As Adams himself recalls of his first visit to South Africa: “Walter Sisulu, Cyril Ramaphosa, Thabo Mbeki, Cheryl Carolus and many other leaders of the ANC made us very welcome. However, for all in our group the highlight of our visit was the meeting with Madiba (Mandela’s tribal name.)
“He was self-effacing in his humor, relaxed and focused. As ever the British government, and sections of the British media, had made much about whether or not there would be a handshake, a photograph and so on. The Major government had lobbied hard for Mandela not to meet me. We shook hands in his office: "Ah, comrade Gerry," he said. "I'll not wash my hand for a week.”
Adams is deeply sympathetic to black people and their struggles, as he is to any marginalized minority.
I remember one fine Saturday in New York years ago kidding Adams and his fellow Sinn Fein leader Martin McGuinness when they elected to go to a Native American museum rather than stroll in Central Park.
Adams describes meeting Rosa Parks as one of the highlights of his life. He presented her with a gift from Ireland when they met in Detroit in 1994.
The parallels with the American civil rights marches and Dr. King were often uppermost in people’s minds in the North.
Brian Dooley, author of "Black and Green: The Fight for Civil Rights in Northern Ireland & Black America" describes King as "an enormously powerful and symbolic figure" for civil rights struggles in Northern Ireland and the world.
"In Britain and Europe, King was seen as being on the right side of history," says Dooley, who works for the nonprofit Human Rights First in Washington, D.C. "By and large they considered the [American] civil rights movement a good thing, even while some leaders of the time pointed out the British government's own hypocrisy in regards to its treatment of Catholics as second-class citizens."

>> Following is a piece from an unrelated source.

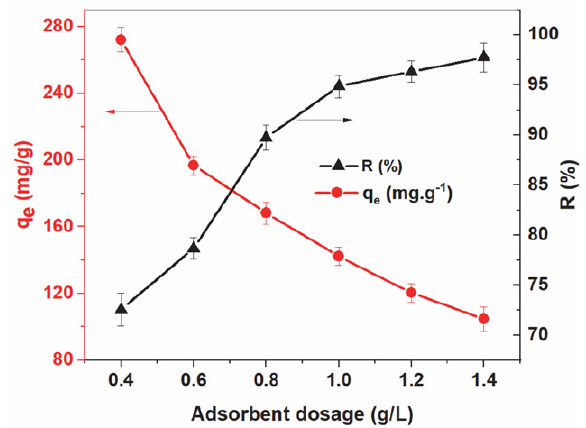
Fig. 4. SA-RPB dosage effects on equilibrium adsorption capacity ( q e , mg/g) and removal efficiency of MB ( R , % ) (The tests conducted for 105 min by 150 mg/L MB at 6.5 pH)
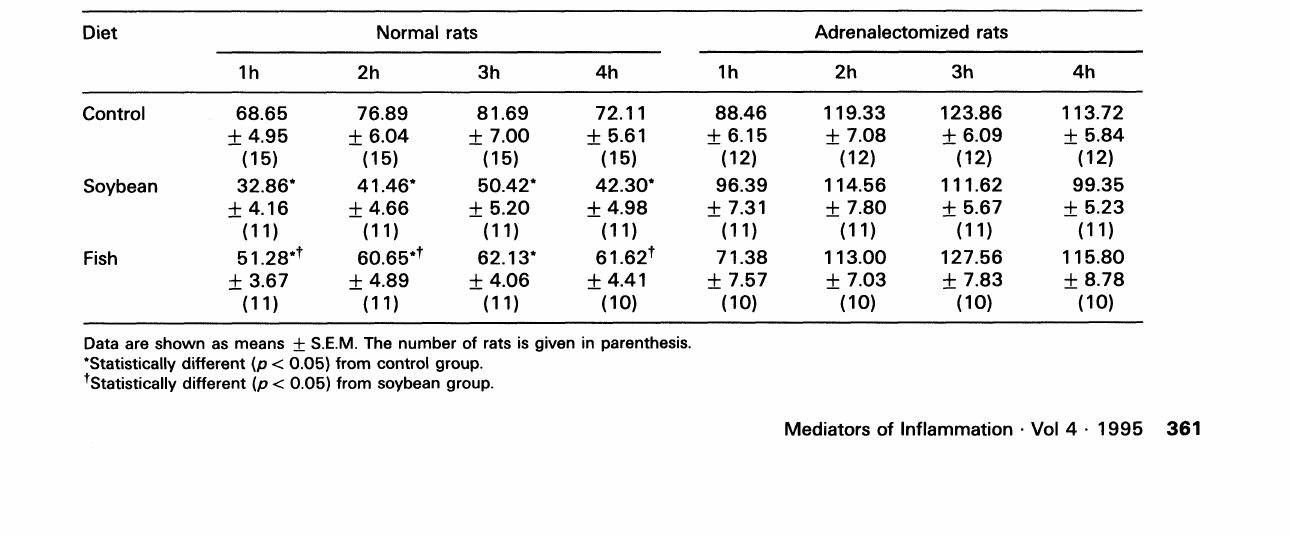
Table 3. Oedema formation (% increase of paw volume) in rat paws 1-4h after carrageenin, in normal and adrenalectomized rats fed the three diets Diet Normal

"They called themselves the 'Negroes of Northern Ireland' and they routinely sang, 'We Shall Overcome,' at their marches, which most people know as the anthem of the civil rights movement in the U.S.," Maurice Hobson, an historian and African American Studies professor at Georgia State University told NBC.
"The fight in Northern Ireland was like that TV show 'Game of Thrones;' the United Kingdom is made up of several kingdoms and many in Northern Ireland wanted their own separate nation apart from the UK. Their movement was about some Irish identifying as nationalists and wanting their own nation-state."
In early 1969, Dooley notes, campaigners even deliberately modeled a protest march after "Bloody Sunday" in Alabama.
"They set up a march from Belfast to Derry that was specifically modeled after the Selma to Montgomery march," recalled Dooley for NBC.
So let's put all this in context: Gerry Adams made an avoidable mistake, but painting him as a racist is absurd.